Although C. bigelowi is a widespread species in the Indo-Pacific, and was frequently recorded from many locations in the Pacific and Indian oceans since its first record in 1905 1 up to 2006 32, its occurrence in the Red Sea was restricted to southern end. Curiously, Schmidt 12 mentioned finding specimens of Hydromedusae in the Red Sea and Gulf of Aden. He divided the area of investigation into 6 regions (Bay of Eilat (E); Gulf of Aqaba (A); northern Red Sea proper (S); southern Red Sea (R); Dahlak Archipelago (D) and Gulf of Aden (N)). He reported five specimens of C. bigelowi at five sites in the southern Red Sea (R) (16° 32ˊ N, 41° 06ˊ E) in 1958 and 1964, and one specimen in Dahlak Archipelago (D) in 1962.
Nevertheless, C. bigelowi was not hitherto recorded from the northern Red Sea whereas it was recorded in the eastern Mediterranean 37. It is worth mentioned that the presence of C. bigelowi in the Mediterranean is solely based on two preserved medusae from Israeli coast, without any figure or description 37. Thus, this finding is somewhat doubtful and needs further confirmation since the identification lacks some credibility.
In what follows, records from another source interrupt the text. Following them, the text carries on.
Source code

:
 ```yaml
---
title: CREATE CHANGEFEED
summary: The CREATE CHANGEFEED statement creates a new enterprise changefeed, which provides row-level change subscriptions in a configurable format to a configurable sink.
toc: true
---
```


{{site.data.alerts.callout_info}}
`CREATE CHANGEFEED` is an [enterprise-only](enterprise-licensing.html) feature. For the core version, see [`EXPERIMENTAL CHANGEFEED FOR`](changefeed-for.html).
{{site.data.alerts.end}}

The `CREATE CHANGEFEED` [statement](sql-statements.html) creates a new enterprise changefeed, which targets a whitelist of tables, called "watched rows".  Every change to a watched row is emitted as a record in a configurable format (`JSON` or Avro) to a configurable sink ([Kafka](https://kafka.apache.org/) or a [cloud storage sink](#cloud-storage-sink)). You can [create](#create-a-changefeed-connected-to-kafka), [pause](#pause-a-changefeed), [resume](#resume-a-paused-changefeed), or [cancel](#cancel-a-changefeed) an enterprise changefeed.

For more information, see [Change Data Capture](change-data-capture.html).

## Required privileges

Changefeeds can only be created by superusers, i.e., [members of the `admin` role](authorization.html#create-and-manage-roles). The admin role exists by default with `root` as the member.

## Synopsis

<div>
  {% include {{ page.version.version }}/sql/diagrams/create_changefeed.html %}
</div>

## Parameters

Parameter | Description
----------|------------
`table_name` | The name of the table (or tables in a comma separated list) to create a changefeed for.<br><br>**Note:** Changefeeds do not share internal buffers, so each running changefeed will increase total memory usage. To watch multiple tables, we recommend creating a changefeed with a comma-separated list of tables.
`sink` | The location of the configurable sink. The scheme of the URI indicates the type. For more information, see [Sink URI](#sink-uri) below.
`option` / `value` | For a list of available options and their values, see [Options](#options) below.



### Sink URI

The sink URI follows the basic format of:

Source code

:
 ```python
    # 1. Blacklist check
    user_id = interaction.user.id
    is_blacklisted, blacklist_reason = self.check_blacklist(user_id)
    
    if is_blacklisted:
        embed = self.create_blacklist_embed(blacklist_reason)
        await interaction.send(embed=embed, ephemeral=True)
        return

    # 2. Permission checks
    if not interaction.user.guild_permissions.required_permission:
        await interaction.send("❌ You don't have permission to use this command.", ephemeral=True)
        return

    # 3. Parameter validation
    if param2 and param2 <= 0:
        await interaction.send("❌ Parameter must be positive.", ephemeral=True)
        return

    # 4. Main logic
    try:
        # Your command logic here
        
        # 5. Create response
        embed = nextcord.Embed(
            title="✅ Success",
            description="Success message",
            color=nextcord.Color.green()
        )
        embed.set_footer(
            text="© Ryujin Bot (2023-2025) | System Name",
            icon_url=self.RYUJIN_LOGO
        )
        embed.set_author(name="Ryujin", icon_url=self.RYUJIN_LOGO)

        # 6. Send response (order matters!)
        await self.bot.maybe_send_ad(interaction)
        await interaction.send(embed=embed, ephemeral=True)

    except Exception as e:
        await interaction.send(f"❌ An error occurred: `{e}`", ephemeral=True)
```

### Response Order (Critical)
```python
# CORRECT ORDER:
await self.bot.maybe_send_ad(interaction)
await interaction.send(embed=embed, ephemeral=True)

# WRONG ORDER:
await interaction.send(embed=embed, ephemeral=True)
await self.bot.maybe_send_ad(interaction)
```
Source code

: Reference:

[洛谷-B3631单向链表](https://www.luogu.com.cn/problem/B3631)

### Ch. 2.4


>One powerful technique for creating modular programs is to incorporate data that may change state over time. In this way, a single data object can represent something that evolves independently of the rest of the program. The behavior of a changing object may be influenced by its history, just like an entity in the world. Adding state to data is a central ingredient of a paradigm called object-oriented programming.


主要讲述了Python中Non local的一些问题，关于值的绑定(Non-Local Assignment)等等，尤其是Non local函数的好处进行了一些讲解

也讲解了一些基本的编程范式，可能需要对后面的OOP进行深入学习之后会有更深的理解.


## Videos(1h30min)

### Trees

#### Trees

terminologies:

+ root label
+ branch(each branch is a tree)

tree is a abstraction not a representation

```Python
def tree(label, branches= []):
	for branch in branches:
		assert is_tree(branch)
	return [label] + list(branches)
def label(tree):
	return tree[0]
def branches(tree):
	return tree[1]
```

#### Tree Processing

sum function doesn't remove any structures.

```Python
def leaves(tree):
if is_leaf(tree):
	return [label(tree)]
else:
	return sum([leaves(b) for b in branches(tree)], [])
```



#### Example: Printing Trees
Additionally, a limitation of Schmidt findings from samples collected in 1968 up to hitherto, no more records for this species was appeared in the Mediterranean. Despite suggestion of transporting C. bigelowi through the Suez Canal from the Red Sea to the Mediterranean 37, we could not confirm his suggestion due to the lack of information on the presence of this species in Suez Canal and no more findings in the Mediterranean. However, this work could help to figure the route of migration via Suez Canal, in case that his presence in the Mediterranean Sea is confirmed. Further research on tracing this species, which take genetic data into account as molecular evidence, needs to be undertaken to better understand of the introduction route of C. bigelowi to the Mediterranean.
The environmental factors are driving the geographical fauna distribution. In this attempt, the temperature and salinity were assessed. In the present study, C. bigelowi was recorded in the northern Red Sea in winter (December and February) when surface water temperature and salinity were ~18.4 °C and ~40 ‰, respectively. Earlier records indicated that C. bigelowi is a high temperature species being widely distributed in equatorial and tropical areas of the Pacific, Indo-Pacific and Indian Oceans 5, giving a tolerant temperature range between 24 and 28 °C 36. Moreover, C. bigelowi is considered a euryhaline species with an optimal salinity of ~ 33‰, and a tolerate range of 31.9-36‰ 36. The presence of C. bigelowi in the temperate-subtropical conditions of the northern Red Sea could be explained according to one of two assumptions. One of these could be that C. bigelowi broadened its tolerance range for temperature to the extent that it succeeded to occur in such lower temperature than its tolerance range. The second could be related to the climate change which makes the conditions in the northern Red Sea more suitable for C. bigelowi. Finally, it could likely reflect the scarcity of knowledge of Hydrozoa in the Red Sea due to lack of study rather than absence of species.